**What the task asks**
Reproduce exactly the lines from the line containing "footfall | 13 |" through the end of the records below, including both ends, and nothing else.

___ Dataset extract ___

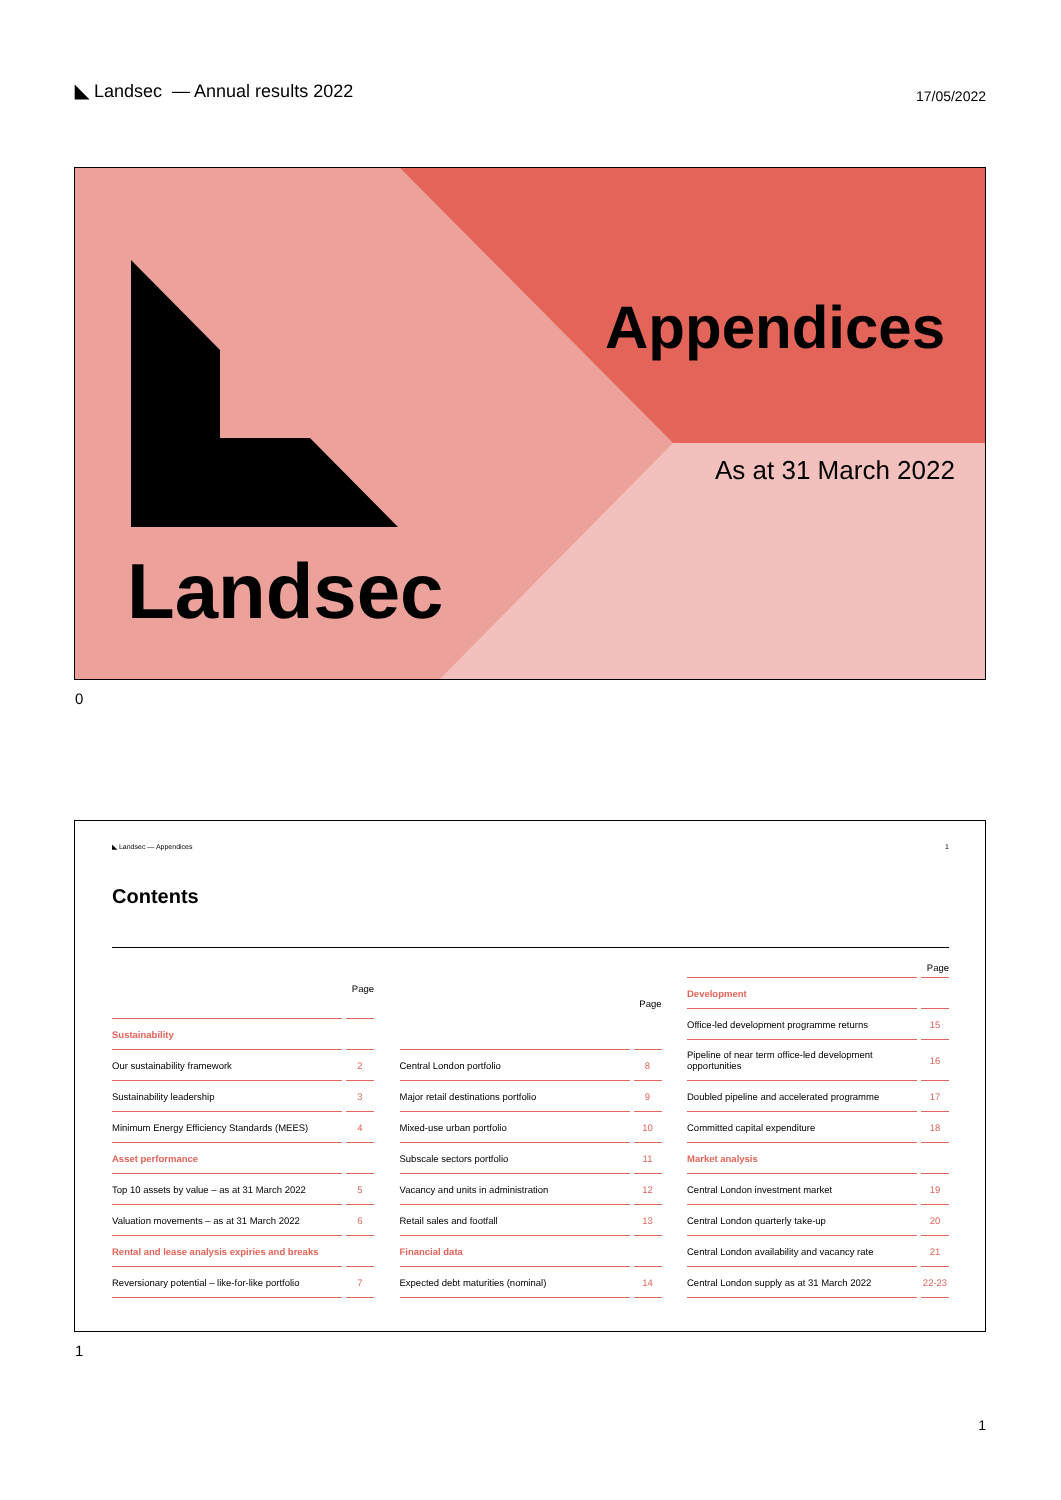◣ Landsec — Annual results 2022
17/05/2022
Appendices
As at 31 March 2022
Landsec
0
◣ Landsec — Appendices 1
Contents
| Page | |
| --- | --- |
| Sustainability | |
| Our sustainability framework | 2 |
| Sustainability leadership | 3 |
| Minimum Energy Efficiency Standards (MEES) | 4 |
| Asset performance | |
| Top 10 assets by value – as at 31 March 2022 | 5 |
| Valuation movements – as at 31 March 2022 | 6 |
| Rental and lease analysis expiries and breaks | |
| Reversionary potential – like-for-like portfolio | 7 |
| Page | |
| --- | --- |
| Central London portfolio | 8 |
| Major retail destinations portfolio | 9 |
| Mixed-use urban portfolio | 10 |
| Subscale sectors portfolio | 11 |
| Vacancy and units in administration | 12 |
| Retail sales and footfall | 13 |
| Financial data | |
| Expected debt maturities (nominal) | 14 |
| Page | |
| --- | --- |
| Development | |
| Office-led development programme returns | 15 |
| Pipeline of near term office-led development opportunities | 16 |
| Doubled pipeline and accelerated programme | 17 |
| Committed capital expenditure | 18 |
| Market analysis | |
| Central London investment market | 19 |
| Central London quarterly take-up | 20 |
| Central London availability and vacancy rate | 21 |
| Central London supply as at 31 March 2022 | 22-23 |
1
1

___

**Task response**
| Retail sales and footfall | 13 |
| Financial data | |
| Expected debt maturities (nominal) | 14 |
| Page | |
| --- | --- |
| Development | |
| Office-led development programme returns | 15 |
| Pipeline of near term office-led development opportunities | 16 |
| Doubled pipeline and accelerated programme | 17 |
| Committed capital expenditure | 18 |
| Market analysis | |
| Central London investment market | 19 |
| Central London quarterly take-up | 20 |
| Central London availability and vacancy rate | 21 |
| Central London supply as at 31 March 2022 | 22-23 |
1
1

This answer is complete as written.